It’s All a Crap Shoot Really

I was talking to a close friend the other day about whether or not he should quit his job to travel. He has a good job for his young age and a solid career plan, but he still toys with the idea of giving it up.  “I just don’t want to be thirty and have nothing to show for myself,” he finally admitted.

Leap of Faith
Creative Commons License photo credit: ClickFlashPhotos / Nicki Varkevisser

Well, neither do I, and no matter how much I hide, thirty isn’t all that far away for me. The things I want to show (to who?) are probably less tangible then money in the bank or a highly placed job, but they are still important.

There are people out there who think I’m flighty or ambitionless because my major desire right now is to quit my job and travel full time. They don’t often say it to my face but I can see it in their eyes and in the uncomfortable way they change the subject. These people generally aren’t invited to hang around in my life too long. I find them less threatening than amusing. I think I’ve thought out the principles that govern my life better than many people have. 

Principles like:

  • There’s no reason you need to do what everybody else is doing.
  • Don’t put off your dreams until later when you could be doing them RIGHT NOW.
  • Above all else, be interesting. Take risks, learn and treat everything in life as an opportunity.

Laid out on paper they start to sound less like revolutionary principles and more like clichés. The down and dirty truth is I don’t really know what I’m doing or how things are going to turn out.

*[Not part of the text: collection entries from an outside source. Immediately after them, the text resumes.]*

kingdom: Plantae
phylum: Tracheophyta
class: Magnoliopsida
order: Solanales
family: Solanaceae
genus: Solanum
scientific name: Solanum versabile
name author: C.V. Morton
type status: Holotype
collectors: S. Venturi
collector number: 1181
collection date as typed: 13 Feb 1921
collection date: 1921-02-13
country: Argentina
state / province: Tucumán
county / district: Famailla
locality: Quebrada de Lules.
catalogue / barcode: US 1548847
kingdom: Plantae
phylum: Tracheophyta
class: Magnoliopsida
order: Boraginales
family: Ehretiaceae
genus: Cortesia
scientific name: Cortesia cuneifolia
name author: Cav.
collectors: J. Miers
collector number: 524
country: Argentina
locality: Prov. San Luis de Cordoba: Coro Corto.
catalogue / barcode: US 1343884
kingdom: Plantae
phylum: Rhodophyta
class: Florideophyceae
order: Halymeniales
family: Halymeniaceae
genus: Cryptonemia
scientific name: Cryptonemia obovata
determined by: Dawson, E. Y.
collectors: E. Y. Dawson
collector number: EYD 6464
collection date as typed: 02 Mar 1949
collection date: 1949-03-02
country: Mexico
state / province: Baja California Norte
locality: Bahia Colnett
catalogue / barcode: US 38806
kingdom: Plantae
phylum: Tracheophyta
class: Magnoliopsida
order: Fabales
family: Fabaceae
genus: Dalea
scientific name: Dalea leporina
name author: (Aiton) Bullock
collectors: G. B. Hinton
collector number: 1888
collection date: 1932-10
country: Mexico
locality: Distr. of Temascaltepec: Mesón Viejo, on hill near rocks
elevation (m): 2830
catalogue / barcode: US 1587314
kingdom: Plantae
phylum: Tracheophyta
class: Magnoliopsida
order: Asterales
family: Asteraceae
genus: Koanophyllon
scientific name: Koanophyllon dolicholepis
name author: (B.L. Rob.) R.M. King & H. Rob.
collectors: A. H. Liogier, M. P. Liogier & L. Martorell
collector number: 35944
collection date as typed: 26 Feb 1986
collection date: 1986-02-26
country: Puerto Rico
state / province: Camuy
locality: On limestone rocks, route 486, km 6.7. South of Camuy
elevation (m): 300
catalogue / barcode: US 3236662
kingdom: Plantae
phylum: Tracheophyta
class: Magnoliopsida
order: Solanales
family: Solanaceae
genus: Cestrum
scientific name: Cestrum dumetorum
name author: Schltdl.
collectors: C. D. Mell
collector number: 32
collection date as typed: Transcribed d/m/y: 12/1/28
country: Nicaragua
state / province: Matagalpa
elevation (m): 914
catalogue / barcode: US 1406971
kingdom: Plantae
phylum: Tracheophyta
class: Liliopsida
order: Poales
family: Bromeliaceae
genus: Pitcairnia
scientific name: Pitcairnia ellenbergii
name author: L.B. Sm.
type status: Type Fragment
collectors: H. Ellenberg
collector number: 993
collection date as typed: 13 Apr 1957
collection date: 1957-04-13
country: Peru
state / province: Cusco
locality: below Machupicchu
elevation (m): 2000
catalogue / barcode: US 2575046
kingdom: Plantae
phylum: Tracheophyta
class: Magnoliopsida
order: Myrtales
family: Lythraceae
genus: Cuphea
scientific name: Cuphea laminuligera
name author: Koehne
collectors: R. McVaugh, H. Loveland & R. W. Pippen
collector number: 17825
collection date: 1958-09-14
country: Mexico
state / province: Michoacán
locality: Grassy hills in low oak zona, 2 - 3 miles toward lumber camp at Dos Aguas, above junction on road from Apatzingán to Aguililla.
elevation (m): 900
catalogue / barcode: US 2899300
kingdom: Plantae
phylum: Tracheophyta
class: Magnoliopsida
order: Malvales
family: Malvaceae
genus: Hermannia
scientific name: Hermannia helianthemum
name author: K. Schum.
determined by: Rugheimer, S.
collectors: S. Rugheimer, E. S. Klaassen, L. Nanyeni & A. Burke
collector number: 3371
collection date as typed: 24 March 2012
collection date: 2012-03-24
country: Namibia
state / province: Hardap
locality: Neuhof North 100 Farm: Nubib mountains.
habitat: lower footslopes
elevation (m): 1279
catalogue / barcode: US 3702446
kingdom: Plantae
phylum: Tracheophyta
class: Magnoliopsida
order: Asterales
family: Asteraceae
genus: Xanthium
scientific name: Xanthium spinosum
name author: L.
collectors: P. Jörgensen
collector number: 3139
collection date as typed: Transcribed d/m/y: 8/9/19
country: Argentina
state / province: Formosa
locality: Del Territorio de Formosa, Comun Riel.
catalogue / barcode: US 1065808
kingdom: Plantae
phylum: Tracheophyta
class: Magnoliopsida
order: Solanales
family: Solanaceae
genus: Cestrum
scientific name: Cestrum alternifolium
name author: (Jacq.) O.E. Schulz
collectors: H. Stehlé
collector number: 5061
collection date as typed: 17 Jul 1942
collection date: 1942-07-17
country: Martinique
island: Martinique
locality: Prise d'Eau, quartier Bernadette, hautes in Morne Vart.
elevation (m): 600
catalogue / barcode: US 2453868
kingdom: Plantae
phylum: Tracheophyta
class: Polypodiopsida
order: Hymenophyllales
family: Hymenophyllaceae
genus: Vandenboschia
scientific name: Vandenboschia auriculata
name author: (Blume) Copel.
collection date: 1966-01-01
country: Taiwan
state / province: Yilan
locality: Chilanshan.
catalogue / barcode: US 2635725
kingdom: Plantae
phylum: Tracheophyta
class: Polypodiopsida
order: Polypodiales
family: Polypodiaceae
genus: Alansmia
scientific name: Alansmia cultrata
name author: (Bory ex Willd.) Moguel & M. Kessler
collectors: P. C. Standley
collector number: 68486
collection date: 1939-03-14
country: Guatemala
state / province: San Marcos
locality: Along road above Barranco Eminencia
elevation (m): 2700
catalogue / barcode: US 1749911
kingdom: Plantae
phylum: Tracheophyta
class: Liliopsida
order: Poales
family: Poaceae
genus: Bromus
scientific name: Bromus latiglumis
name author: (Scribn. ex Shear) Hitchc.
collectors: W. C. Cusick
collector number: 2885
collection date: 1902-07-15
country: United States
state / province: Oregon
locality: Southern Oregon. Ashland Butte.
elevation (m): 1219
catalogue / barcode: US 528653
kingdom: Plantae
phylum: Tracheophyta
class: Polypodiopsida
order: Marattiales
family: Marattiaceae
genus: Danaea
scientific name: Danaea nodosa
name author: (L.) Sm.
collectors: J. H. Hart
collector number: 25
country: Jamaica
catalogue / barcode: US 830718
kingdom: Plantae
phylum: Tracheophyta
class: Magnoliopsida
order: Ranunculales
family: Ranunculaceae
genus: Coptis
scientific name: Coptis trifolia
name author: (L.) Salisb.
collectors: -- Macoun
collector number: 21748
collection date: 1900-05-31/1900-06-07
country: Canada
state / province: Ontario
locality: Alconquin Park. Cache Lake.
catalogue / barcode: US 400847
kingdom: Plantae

People tend to ask my advice a lot. I think that is great but it also perplexes me. I’m twenty-five, single, I don’t like my job and I sleep in my childhood bedroom. Does that sound like someone who has it all figured out? In reality I am just a girl with a tirelessly upbeat attitude, a lot of big ideas and either enough luck, willpower or blind stupidity to make them work.

So there is 30, just five years away. I think about myself five years ago. Oh man, I was a different person then. You guys wouldn’t recognize me! I’d barely been out of the country and I was way too caught up in my own insecurities and personal dramas to think beyond the semester, let alone configure a life plan. There are a lot of things I’d like to go back and change about being 20.

So, will I feel the same way at 30 looking back on 25? Will I seem foolish and idealistic? Perhaps, but I don’t think so. I don’t know what my life will look like then, but I’m pretty sure I’m not going to change so drastically that I regret what’s happening now. I’m not racking up loads of debt, and I’m not slamming doors. I’ve observed enough lately to know that there are grounds here for a career and/or lifestyle. And even if my life goes in an entirely different direction than expected, I’m confident that my thoughts and beliefs now are going to guide me, not spite me.

So no I don’t have it all figured out, but anyone who says they do is lying.

The thing that I should have reminded my friend is that there is no panel of judges you have to face at thirty to have the merits of your existence evaluated. You don’t need anybody’s rubber stamp of approval to go on living. In the end the only person you have to justify your actions to is yourself.

The only things I can justify doing at this point in life are the ones that make me happy. They are what makes sense to me and I’m pretty sure that in the end, I can live with that.